Apprendre que votre cancer aurait dû être diagnostiqué un ou deux ans plus tôt? C'est le coup de massue qu'ont reçu 109 Québécoises au cours de la dernière année. C'est à elles qu'il faut penser pour éviter que cela se reproduise.

C'est la plus grosse enquête jamais réalisée par le Collège des médecins. On aurait préféré qu'elle ne donne rien. Que les 41 radiologues chargés de relire plus de 22 000 mammographies disent: fausse alerte, il n'y a pas de problème. Hélas, ils en ont trouvé un, et de taille. Le radiologiste qui a examiné les trois quarts de ces dossiers est passé à côté de 96 cancers du sein. (Les 13 autres décelés à la relecture sont considérés moins anormaux, car ils proviennent de plusieurs spécialistes et touchent différents types de mammographies).
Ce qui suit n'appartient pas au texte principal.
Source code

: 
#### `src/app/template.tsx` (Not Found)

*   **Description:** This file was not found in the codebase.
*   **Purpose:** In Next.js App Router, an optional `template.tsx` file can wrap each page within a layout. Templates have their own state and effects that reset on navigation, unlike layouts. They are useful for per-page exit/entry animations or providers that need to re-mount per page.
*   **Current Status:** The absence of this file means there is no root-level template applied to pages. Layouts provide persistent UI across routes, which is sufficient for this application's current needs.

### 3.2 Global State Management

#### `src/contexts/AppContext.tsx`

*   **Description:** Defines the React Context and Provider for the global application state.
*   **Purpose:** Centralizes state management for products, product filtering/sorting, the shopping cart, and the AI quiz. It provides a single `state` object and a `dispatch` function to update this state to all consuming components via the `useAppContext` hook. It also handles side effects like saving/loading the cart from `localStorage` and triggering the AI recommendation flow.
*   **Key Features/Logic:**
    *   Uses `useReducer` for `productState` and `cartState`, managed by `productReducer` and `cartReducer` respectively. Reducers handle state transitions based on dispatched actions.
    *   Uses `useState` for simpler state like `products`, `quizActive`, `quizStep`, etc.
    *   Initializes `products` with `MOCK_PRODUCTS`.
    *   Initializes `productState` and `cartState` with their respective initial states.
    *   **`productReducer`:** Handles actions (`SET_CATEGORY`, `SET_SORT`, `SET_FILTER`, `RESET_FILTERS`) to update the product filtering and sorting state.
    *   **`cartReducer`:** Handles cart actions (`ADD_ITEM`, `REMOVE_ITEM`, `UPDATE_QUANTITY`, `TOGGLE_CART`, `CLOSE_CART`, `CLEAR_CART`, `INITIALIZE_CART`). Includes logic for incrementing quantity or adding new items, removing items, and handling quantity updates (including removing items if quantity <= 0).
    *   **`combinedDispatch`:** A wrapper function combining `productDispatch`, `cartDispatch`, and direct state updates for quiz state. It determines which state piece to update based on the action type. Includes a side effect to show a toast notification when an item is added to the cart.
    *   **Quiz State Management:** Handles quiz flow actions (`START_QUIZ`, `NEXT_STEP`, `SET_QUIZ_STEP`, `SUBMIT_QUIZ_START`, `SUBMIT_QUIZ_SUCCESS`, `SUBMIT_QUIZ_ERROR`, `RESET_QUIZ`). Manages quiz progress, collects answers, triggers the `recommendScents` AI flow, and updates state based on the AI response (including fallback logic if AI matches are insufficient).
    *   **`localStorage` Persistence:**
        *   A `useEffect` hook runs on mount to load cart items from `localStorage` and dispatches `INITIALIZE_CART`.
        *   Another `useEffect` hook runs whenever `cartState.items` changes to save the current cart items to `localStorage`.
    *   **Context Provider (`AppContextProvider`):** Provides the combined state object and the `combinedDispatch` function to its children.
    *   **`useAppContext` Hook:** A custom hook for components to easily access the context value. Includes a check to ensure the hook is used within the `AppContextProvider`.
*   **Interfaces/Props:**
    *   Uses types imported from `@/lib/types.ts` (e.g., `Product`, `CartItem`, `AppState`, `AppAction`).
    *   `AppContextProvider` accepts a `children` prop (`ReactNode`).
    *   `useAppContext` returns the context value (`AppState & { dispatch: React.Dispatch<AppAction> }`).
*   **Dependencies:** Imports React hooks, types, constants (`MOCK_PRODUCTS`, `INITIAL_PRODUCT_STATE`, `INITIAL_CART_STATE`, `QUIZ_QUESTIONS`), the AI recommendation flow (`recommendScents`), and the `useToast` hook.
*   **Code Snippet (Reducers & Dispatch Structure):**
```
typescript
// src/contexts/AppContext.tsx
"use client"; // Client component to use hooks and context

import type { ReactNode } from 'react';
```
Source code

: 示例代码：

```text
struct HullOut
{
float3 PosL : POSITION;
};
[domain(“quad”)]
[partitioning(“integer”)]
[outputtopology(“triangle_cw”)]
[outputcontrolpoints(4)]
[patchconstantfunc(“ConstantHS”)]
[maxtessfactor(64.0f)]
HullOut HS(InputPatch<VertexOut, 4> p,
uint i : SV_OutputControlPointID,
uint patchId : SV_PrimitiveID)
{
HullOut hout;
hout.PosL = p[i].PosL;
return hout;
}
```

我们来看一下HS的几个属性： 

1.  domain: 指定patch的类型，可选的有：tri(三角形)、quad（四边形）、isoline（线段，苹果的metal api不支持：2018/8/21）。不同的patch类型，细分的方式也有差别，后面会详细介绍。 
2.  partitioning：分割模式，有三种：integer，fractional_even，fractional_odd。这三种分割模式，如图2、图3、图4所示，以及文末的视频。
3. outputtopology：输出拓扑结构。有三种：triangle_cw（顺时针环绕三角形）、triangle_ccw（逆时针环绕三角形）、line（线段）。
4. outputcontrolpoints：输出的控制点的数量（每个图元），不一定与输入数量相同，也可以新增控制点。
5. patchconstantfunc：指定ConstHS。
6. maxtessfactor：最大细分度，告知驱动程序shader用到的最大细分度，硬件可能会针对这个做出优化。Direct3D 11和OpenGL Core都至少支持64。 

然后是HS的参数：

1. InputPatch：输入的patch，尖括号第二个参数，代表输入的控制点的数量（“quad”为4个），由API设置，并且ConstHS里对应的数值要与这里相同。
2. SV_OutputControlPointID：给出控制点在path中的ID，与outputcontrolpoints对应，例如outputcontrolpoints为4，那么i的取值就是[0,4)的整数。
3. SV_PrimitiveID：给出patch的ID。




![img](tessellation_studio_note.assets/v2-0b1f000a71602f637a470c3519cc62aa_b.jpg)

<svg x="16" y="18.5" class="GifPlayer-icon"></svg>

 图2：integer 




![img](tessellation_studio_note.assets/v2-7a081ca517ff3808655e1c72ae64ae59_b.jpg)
Dans un monde idéal, toutes les femmes qui acceptent de s'astreindre à cet examen recevraient le bon diagnostic. Mais dans l'état actuel des choses, avec la difficulté de lire les mammographies et l'inévitable erreur humaine, des cancers passent sous le radar. Un pour 1000 mammographies environ. Difficile à encaisser pour celle sur qui ça tombe, mais on ne peut pas crier au scandale. Le Dr Raymond Bergeron, par contre, en a laissé passer presque six fois plus entre 2008 et 2010. Et comme il a effectué presque 18 000 mammographies durant cette période, ça fait beaucoup de femmes qui se sentent aujourd'hui trahies.

Le Collège a présenté une série de recommandations pour éviter qu'une telle horreur se répète ou, au minimum, que les pratiques fautives soient détectées plus tôt. L'association des radiologistes et le ministre de la Santé les endossent. Fort bien. Reste à souhaiter qu'on implante ces nouveaux contrôles rapidement. Évidemment, si le dossier n'avance pas, on aura des explications - financement, technologie, divergences entre les parties, etc. Est-ce trop demander de reléguer pour une fois ces considérations au second plan et de prioriser la santé physique et psychologique des principaux intéressés? On voit le tort qu'un seul médecin a pu causer en deux ans. Retarder les mesures qui s'imposent, c'est ouvrir la porte à d'autres cas. Recevoir un diagnostic de cancer du sein est déjà éprouvant sans avoir à se ronger les sangs à l'idée que les traitements auraient dû commencer beaucoup plus tôt.

Le Dr Bergeron, un septuagénaire, n'avait pas seulement des problèmes à déchiffrer des mammographies. Il travaillait avec un appareil de tomodensitométrie dépassé, a constaté le Collège dans une autre enquête. Il a pris sa retraite, mais le cas est préoccupant. Combien de médecins fonctionnent ainsi en circuit fermé, sans l'influence de collègues ou d'un milieu hospitalier qui les incite à se tenir à jour? On nous promet des mesures pour que les spécialistes de la mammographie reçoivent davantage de rétroaction. La réflexion devrait être élargie à l'ensemble des médecins qui pratiquent dans des conditions similaires. La vigilance des pairs est indispensable, car face à un spécialiste, le patient est bien mal équipé pour jouer les consommateurs avertis.